19 December 2009

Death, dads, texts and taxes

Catching up on reading before I go on The Great Road Trip To Melbourne with Kruger and Co ...
Martin Daunton's lucid Trusting Leviathan: The Politics of Taxation in Britain 1799-1914 (Cambridge: Cambridge University Press 2001) and Just Taxes: The Politics of Taxation in Britain 1914-1979 (Cambridge University Press 2002)

Rachel Potter's 'Obscene Modernism and the Trade in Salacious Books' in 16(1) Modernism/Modernity (2009) 88-104 - incidental reading for the 'Forbidden, Hidden & Censored Books' conference in July next year - and the more insightful 'Dancing with the Devil: Publishing Modern Music in the Third Reich' by Kim Kowalke in (2001) 8(1) Modernism/Modernity 1-41 [PDF
Jerome Karabel's The Chosen: The Hidden History of Admission and Exclusion at Harvard, Yale and Princeton (Houghton Mifflin, 2006), of particular interest for comments on the construction of identity, the assessment of intangibles such as 'character' and mechanisms for exclusion of 'undesirables' (eg people who were described as "hebrews", "negroes" and "intellectuals")

Rachel Fuchs' Contested Paternity: Constructing Families in Modern France (Johns Hopkins University Press, 2008)
I've meanwhile been struck by Hilary Mantel's comment at 10 in (2009) LVI(16) New York Review of Books 8-12 on Keith Thomas' The Ends of Life (Oxford University Press, 2009) that -
For every example, as Keith Thomas demonstrates, you can find a counterexample.
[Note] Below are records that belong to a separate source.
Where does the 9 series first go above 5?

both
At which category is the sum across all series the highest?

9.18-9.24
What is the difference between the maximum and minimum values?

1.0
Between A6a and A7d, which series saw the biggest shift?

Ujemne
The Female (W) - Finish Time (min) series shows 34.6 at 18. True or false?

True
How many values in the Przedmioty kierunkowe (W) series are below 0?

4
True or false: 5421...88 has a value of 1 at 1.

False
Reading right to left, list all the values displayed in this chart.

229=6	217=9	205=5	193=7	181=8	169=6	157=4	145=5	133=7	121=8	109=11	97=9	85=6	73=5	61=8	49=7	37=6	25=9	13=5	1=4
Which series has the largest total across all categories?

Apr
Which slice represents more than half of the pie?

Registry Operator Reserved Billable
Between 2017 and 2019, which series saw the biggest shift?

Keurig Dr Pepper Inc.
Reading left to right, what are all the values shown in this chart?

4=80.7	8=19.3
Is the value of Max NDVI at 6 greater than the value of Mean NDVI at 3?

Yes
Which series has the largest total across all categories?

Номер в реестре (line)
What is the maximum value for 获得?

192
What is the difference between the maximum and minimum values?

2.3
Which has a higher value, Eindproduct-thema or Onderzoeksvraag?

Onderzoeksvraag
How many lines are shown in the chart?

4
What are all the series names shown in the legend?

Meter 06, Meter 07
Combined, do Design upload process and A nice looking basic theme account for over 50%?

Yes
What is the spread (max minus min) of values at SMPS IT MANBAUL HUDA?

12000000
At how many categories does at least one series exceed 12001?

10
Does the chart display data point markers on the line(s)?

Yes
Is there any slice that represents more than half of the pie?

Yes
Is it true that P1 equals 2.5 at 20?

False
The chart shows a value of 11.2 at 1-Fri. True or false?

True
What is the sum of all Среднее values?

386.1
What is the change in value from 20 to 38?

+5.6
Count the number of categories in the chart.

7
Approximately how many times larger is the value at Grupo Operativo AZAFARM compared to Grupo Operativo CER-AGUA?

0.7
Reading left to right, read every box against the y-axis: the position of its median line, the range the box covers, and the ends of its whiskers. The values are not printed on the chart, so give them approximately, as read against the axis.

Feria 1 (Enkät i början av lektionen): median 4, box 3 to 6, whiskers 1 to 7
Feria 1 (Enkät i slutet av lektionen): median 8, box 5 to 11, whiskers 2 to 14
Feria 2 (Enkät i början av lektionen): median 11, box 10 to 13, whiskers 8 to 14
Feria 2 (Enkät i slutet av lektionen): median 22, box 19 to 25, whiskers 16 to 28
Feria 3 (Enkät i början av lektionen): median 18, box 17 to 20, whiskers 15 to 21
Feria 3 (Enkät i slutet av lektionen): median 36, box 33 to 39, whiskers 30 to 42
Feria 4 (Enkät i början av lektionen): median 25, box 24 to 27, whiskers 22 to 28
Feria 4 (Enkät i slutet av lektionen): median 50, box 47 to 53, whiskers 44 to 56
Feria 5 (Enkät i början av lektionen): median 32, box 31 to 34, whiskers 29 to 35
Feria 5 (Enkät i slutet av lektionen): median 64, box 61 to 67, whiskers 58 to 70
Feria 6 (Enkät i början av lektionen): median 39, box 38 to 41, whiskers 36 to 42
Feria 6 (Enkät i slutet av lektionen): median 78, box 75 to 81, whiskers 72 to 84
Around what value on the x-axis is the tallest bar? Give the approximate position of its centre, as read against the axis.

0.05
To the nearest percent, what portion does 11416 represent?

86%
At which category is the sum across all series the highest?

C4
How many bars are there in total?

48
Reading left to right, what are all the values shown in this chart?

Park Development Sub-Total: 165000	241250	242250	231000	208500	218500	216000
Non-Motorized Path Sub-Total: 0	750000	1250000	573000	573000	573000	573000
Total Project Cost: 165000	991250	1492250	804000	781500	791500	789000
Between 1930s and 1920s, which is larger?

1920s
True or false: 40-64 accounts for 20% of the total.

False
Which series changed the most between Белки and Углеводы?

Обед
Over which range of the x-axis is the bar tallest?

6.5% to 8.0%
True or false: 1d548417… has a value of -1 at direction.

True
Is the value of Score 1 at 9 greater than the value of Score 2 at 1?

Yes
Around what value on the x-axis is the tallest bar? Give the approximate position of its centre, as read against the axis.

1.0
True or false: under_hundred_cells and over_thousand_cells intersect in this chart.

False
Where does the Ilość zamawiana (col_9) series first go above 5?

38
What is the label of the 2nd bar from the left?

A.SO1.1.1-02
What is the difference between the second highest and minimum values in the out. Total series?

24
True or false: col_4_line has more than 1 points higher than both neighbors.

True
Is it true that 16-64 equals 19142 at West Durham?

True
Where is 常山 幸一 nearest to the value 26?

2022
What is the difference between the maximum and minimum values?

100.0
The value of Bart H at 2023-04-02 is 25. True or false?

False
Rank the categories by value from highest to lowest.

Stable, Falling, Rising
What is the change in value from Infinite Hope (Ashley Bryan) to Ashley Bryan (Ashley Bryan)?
Some will object that his book is a collage of quotations, a toy box, a magpie hoard: that it does not sustain a thesis. But Thomas' work has always been more about sharing knowledge than winning arguments. In any event, in the field of human behaviour, which is where he has located his efforts, truths are provisional and tentative.
Mantel notes Thomas' references to religious belief -
... many people had trouble envisaging the afterlife; an old Sussex lady on her deathbed, promised that she would soon be in paradise, said that she would rather stay in Lewes.
That sounds quite reasonable to me.

The Globe and Mail - in reviewing Beautiful Pigs: Portraits of Fine Breeds (St. Martin's, 2009) by Andy Case, photographs by Andrew Perris - notes that -
The young Berkshire is a naughty pig with a lively character. Its back is long and level, and it has a high-set tail with well-sprung ribs ... [It] is well up on its toes, enabling it to walk well.
Nothing like a naughty pig to lift the spirits after a wrestle with Bordieu!
Pigs are not malicious or miscreant. Quite the opposite. They are as intelligent and elegant as any animal out there (hygiene and eating habits notwithstanding), they are fiercely maternal, proud, brave, stubborn and sensitive creatures, and they are the source of civilization's greatest side dish (bacon).